By PETER O’NEIL  2007-03-19 14:17  Sun Ottawa Bureau
OTTAWA -- B.C. got a financial boost for the Asia-Pacific Gateway infrastructure initiative in today’s federal budget but suffered a potentially damaging long-term setback under a new formula for the equalization program that funnels billions to Quebec and other poorer provinces.

The Conservative government’s second budget also announced a get-tough National Drug Strategy that provides $64 million in new money but provides no funds for “harm reduction” initiatives like needle exchanges and Vancouver’s pilot supervised injection site for drug addicts.

Finance Minister Jim Flaherty’s second budget topped up last year’s $591 million commitment to improving road and rail access to key West Coast transportation hubs with an additional $410 million, spread over eight years.

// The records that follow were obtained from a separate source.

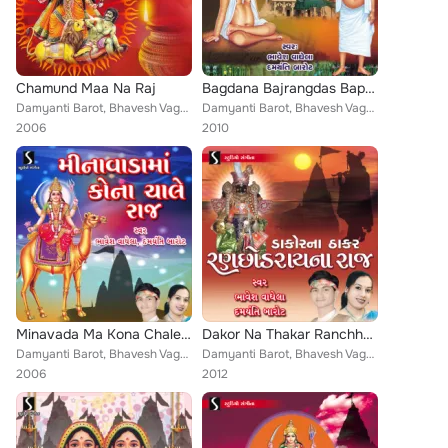
Chamund Maa Na Raj
Bagdana Bajrangdas Bapa Na Raj
Damyanti Barot, Bhavesh Vaghela
Damyanti Barot, Bhavesh Vaghela
2006
2010
Minavada Ma Kona Chale Raj
Dakor Na Thakar Ranchhodrai Na Raj
Damyanti Barot, Bhavesh Vaghela
Damyanti Barot, Bhavesh Vaghela
2006
2012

Finance Minister Jim Flaherty / by Canadian Press
“We will (invest) in national, growth-oriented projects like the Asia-Pacific Gateway, to which we are now committing $1 billion in federal funding,” Flaherty said in the text of his budget speech presented to the House of Commons.

The budget presented mixed blessings for B.C. Premier Gordon Campbell.

While the extra Gateway money will be appreciated, Campbell has also argued loudly against today’s proposed change in the new formula for the equalization program that sends federal tax dollars to every province in recent years except Ontario and Alberta.

Campbell objected to a 2006 expert panel’s proposal calling for inclusion of B.C.’s sky-high property values in the formula, a move that the panel acknowledged would help Quebec and hurt B.C.

The B.C. government, which stops receiving equalization this year due to a surging economy, won’t likely ever be eligible to receive payments again under that program even if the economy slumps, Campbell and Finance Minister Carole Taylor have warned.

But Flaherty went ahead and instituted the new formula anyway to determine each province’s “fiscal capacity” to raise taxes.

The new formula will result in Quebec’s allotment going from $5.5 billion this year to $7.6 billion in 2008-09.

“Of all the changes to the measurement of fiscal capacity, the single largest impact stems from the move to a new residential property tax base based on market value,” the budget notes.

“Nowhere is this more important than in British Columbia, which has seen significant increases in housing prices.”

In recognition of B.C.’s setback, the budget will provide “additional protection” to the province by maintaining the old formula, which discounted property values, for a three-year transition period.